EXERCISE BRIEF
Give the number of lines in the data below where the word "down" appears, and nothing besides.

AVAILABLE DATA
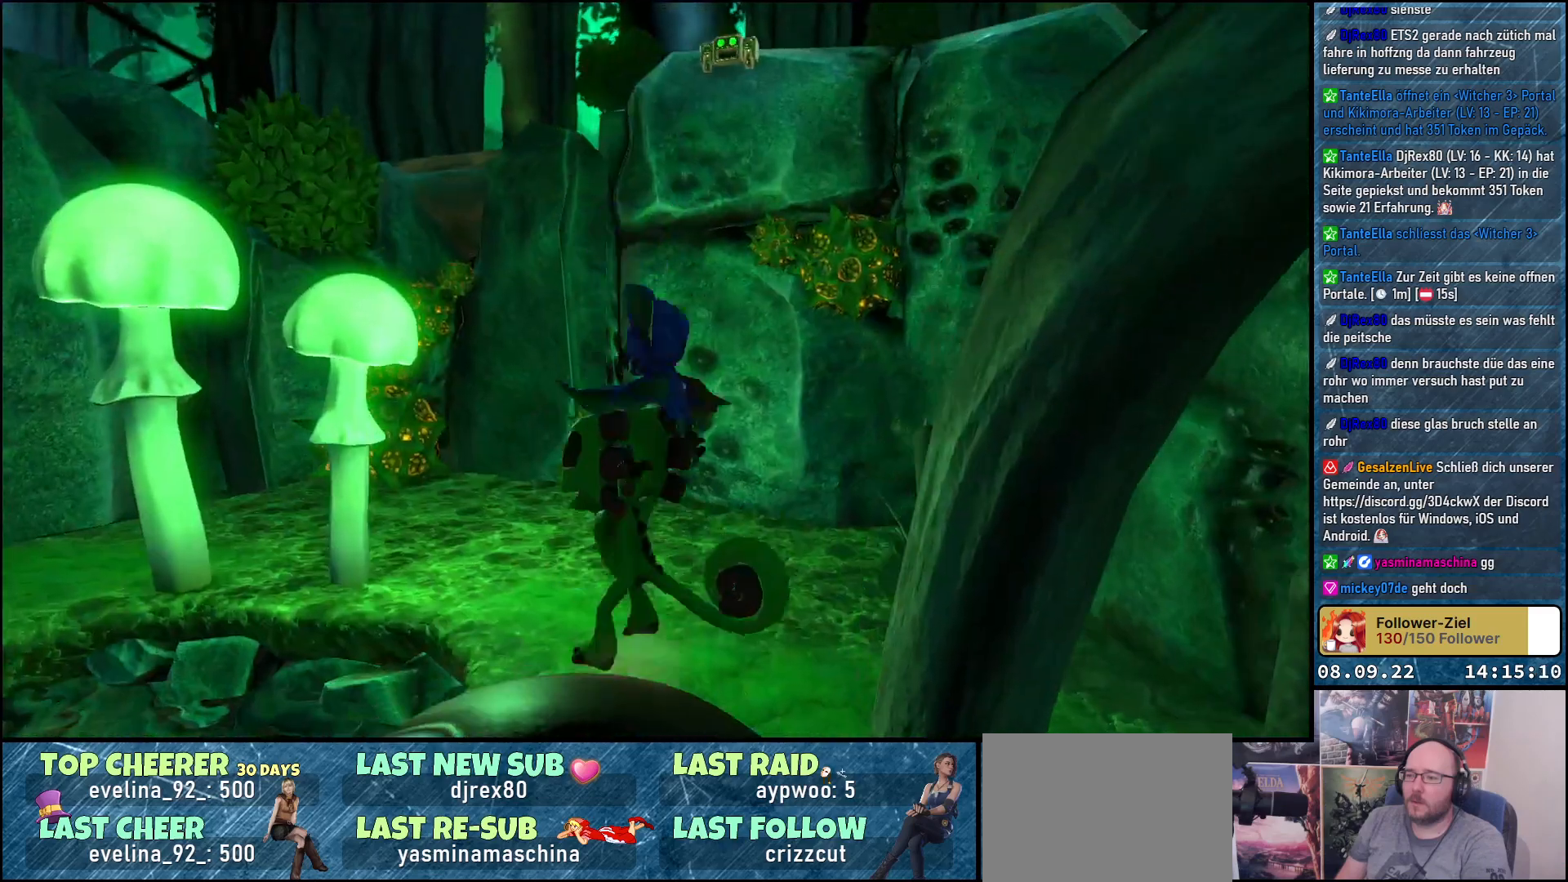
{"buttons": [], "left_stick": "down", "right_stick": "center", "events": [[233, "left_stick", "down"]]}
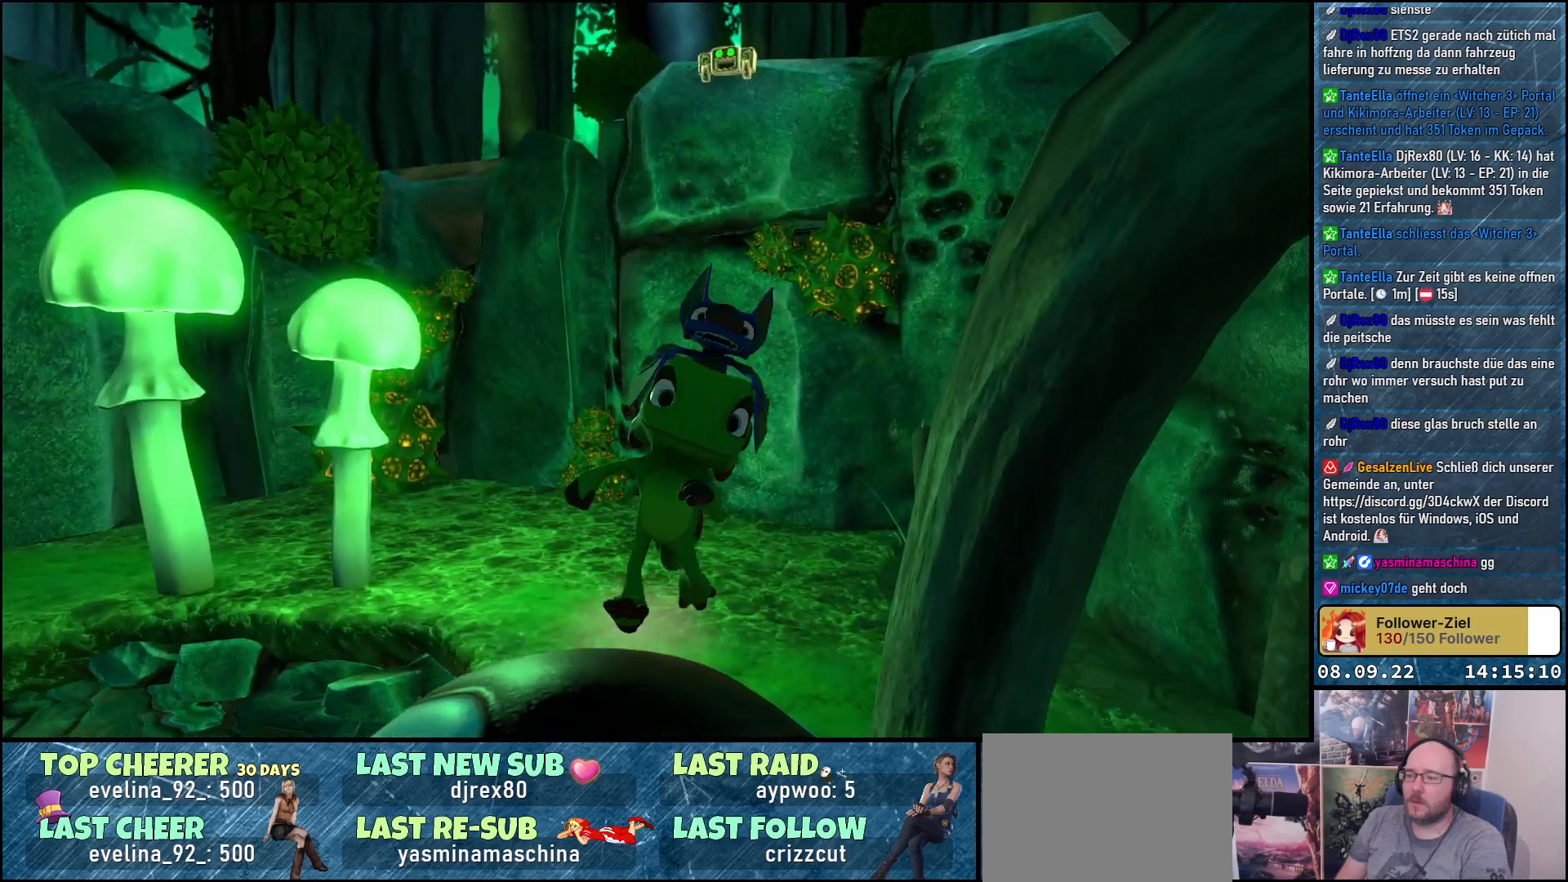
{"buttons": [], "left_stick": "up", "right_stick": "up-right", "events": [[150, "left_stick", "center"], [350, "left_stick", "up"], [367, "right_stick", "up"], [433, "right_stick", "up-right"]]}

...

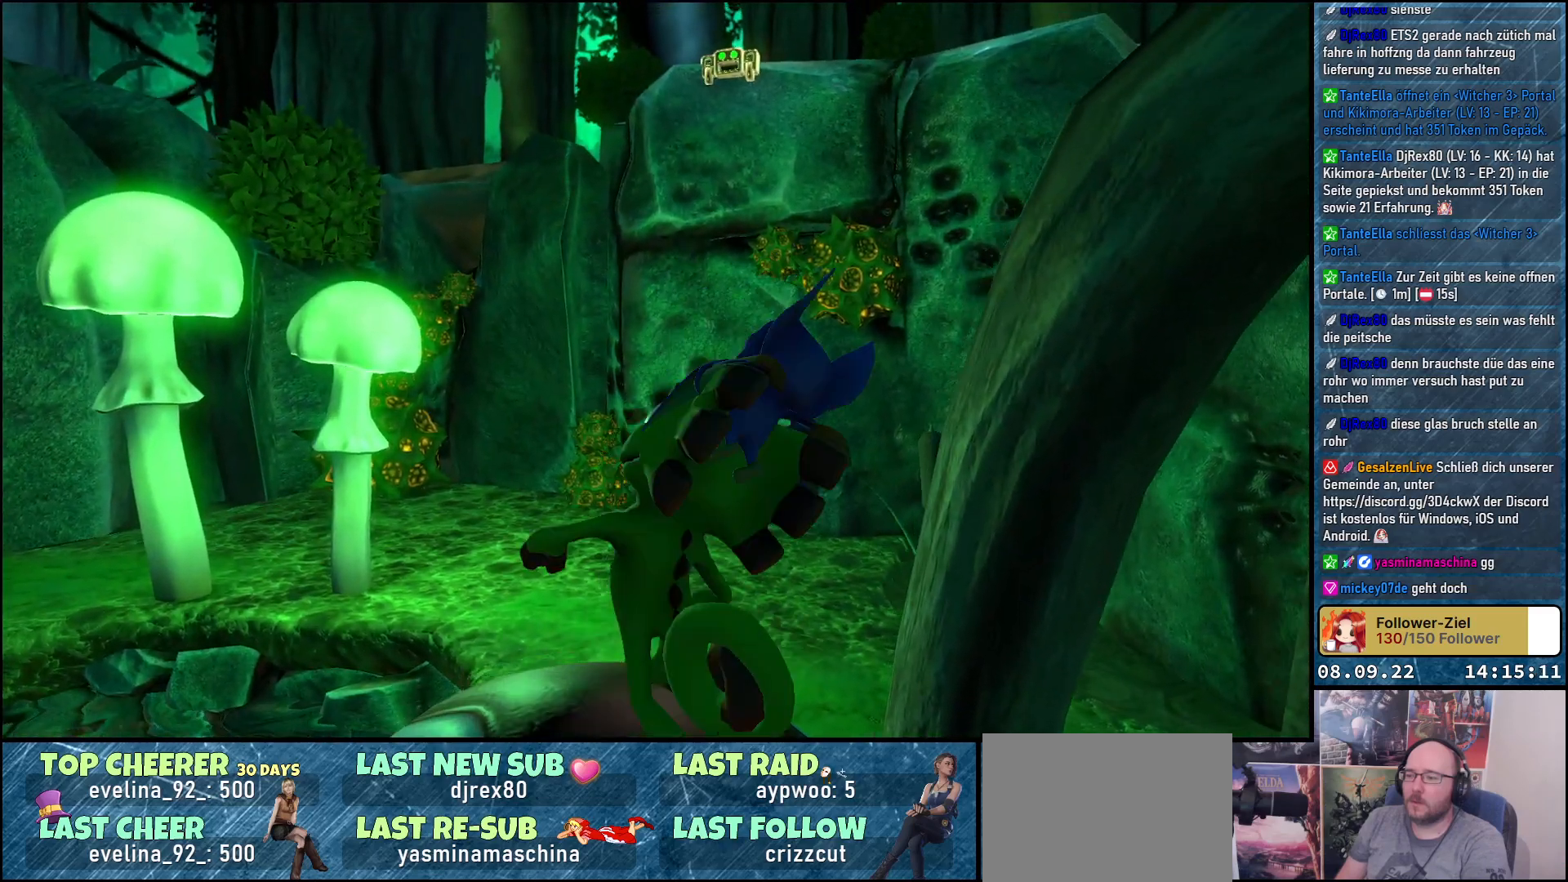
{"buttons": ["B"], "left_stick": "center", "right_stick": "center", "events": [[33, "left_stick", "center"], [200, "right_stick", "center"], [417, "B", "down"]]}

SOLUTION TO THIS PROBLEM
2